● **Yanıtlanacak Sorular**:
- 1) Cihad konulu sayfa alıntısına göre Hz. Ömer, Kadisiye'de İranlılara karşı cihad eden hangi komutana seslenmiştir?
- 2) Cihad konulu sayfa alıntısında cihad, hangi engelleri kaldırmak için savaşmak olarak tanımlanıyor ve bu davetin neyi amaçladığı, neyi amaçlamadığı belirtiliyor? Bir ila üç cümleyle açıklayınız.
- 3) Cihad ve terörizm konulu sayfa alıntısını, son cümlesinden sonrasını yazarak sürdürünüz.

● **Sayfa Alıntısı**:
○ ○ ○ ○
Ana Sayfa YIL 12   SAYI 143   ŞABAN 1422   KASIM 2001 E-Mail

GERÇEK TERÖRİSTLER KİMLERDİR?

Çeviri: Abdusselam Kutlu

Cihad terörizm değildir!

Cihad mefhumu toplumları yıkıp yerle bir etmek değildir. Ancak ve ancak Allah’ın kelimesini en yükseklere taşımaktır. Allah (cc) şöyle buyuruyor:

“Ey iman edenler! Allah'tan korkun. O'na yaklaşmaya yol arayın ve yolunda cihad edin ki kurtuluşa eresiniz.” (Maide 35)

Cihad, İslam ideolojisinin İslam akidesinden çıkan davet metodudur. Cihad, Allah’ın rahmeti ve hidayeti olan İslam’ın pratik olarak tatbikinin önündeki tüm maddi engelleri kaldırmak için savaşmaktır. Bu mübarek ve mukaddes davet, kesinlikle insanlara haksızca zarar vermek ve onların servetlerini çalmak gibi amaçlar taşımaz. Sadece insanlara fıtratlarına uygun, yegane doğru olan bir hayat nizamını kurmak amacını taşır.

Cihadın işleyişini düzenleyen kurallar ancak İslam’dandır. İslam’ın hükümleri herhangi bir suçu olmayan masum sivillere karşı saldırılmasına izin vermez. O hükümler çocukların, yaşlıların ve hatta savaş alanında savaşmayan kadınların bile öldürülmesini yasaklar. Yine sivilleri taşıyan ve savaşla ilgisi olmayan uçakların kaçırılmasını haram kıldığı gibi, evlerin ve sivillerin çalıştığı işyerlerinin harap edilmesini de haram kılar. Tüm bu hareketler İslam’ın haram kıldığı saldırı türleridir ve Müslümanlar böylesi hareketlerden kaçınmalıdırlar. Aynen Hz. Ömer (r.a)’ın Kadisiye de İranlılara karşı cihad eden komutanı Hz. Sa’d ibn Vakkas (r.a)’a dediği gibi. O şöyle demişti: “Ey Sa’d! Sen Allah’ın Resulü’nün amcası ve O’nun sahabelerindensin. Allah’tan sana gelenden başkasının olmasına izin verme! Allah şerri şer ile defetmez. Şerri ancak güzellikle defeder.” Müslüman mücahitler silahlı bile olsalar kadınlara ve keşişlere, kendilerine saldırmadıkları sürece onlara dokunmadılar. Onlar, yemek amacı olmaksızın hayvanları dahi öldürmediler. Yakarak ısınma düşüncesi olmaksızın ağaçları bile kesmediler.

Sömürgecilik terörizmi anlatıyor.
○ ○ ○ ○
● **Kaydedilen Veriler**:
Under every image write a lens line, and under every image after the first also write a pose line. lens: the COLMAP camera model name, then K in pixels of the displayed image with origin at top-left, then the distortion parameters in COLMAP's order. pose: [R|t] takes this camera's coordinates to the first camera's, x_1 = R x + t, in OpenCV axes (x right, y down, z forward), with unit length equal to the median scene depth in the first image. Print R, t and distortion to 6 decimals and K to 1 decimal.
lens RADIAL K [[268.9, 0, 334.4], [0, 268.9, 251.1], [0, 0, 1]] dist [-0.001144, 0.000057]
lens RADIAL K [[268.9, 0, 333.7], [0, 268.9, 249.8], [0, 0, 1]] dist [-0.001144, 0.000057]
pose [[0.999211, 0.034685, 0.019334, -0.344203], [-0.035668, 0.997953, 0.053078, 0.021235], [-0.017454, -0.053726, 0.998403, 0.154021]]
○ ○ ○ ○
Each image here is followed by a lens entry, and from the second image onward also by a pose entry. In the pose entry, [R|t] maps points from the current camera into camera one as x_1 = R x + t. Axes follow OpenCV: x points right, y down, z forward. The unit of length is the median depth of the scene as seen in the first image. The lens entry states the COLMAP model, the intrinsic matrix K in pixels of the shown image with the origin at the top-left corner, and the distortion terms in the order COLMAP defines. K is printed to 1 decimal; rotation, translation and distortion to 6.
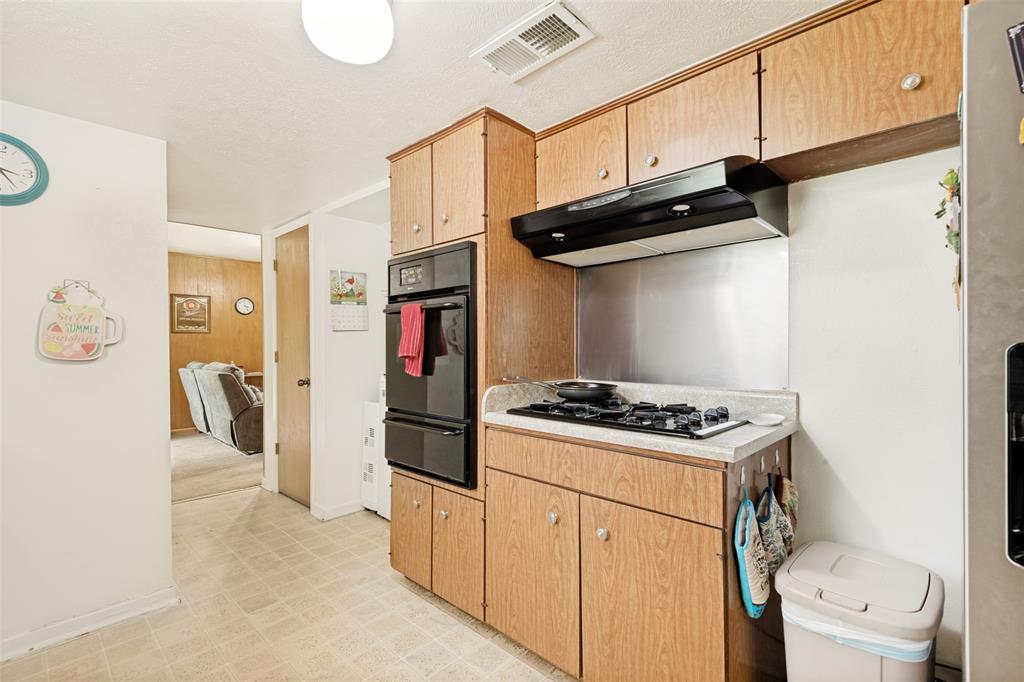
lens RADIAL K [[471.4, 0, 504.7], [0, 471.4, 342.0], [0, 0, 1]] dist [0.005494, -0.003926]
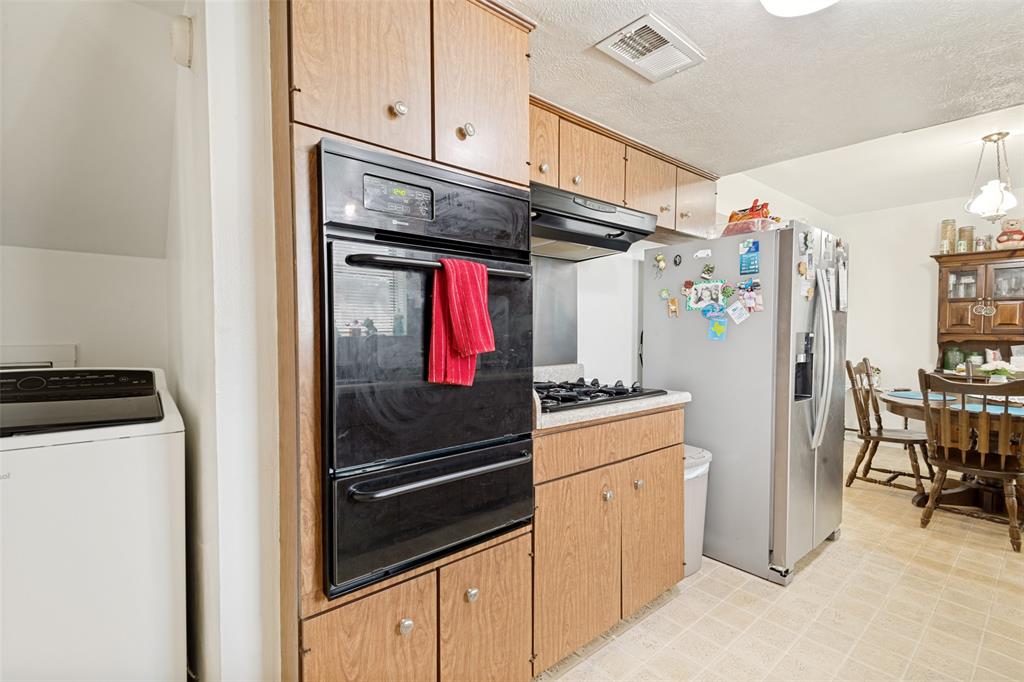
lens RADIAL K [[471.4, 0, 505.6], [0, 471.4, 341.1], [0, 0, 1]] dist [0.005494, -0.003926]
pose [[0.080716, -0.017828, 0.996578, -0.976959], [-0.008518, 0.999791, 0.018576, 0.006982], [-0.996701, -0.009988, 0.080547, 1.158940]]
○ ○ ○ ○
● **Madde Numaralı Yanıtlar**:
- 1) Hz. Sa'd ibn Vakkas'a (r.a).

- 2) Cihad, Allah'ın rahmeti ve hidayeti olan İslam'ın pratik olarak tatbikinin önündeki tüm maddi engelleri kaldırmak için savaşmak olarak tanımlanır. Bu davet, insanlara haksızca zarar vermek ve servetlerini çalmak gibi amaçlar taşımaz. Yalnızca insanların fıtratlarına uygun, yegâne doğru hayat nizamını kurmayı amaçlar.

- 3)
Cihad, Amerika ve İngiltere gibi dünyanın her tarafında sivillere saldıran sömürgeci güçlerin yaptıklarından çok çok uzaktır. Amerika ve İngiltere tarafından tatbik edilen dış siyaset, Kapitalist siyasetidir ki; onun en önemli yönü laik ideolojiden kaynaklanan mülk edinme özgürlüğüdür. Gerçekte bunun anlamı; her yoldan mülk edinme, alabildiğince tüketme ve sömürme hürriyetidir. Bu nedenle sömürgecilik, zayıf milletler üzerinde onların servetlerini çalmak için siyasi, kültürel ve ekonomik bir kontrol mekanizması kurmaktır ki; işte Amerikan ve İngiliz dış siyasetinin tatbikinde izlenen metod budur. Kafirler bunu çok iyi biliyorlar. 1941 yılında Dış İlişkiler Konseyi’nin ABD Dışişleri Bakanlığı’na gönderdiği özel bir kısa notta bu gerçek şöyle ifade ediliyor: “Eğer savaş amaçlarının Anglo-Amerikan sömürgeciliği ile doğrudan bağlantılı göründüğü belirtilirse, onlar diğer dünya insanlarına bunu anlatacaklardır. Bu durumda diğer insanların menfaatleri vurgulanmalıdır. Bu daha iyi bir propaganda etkisi yapacaktır.”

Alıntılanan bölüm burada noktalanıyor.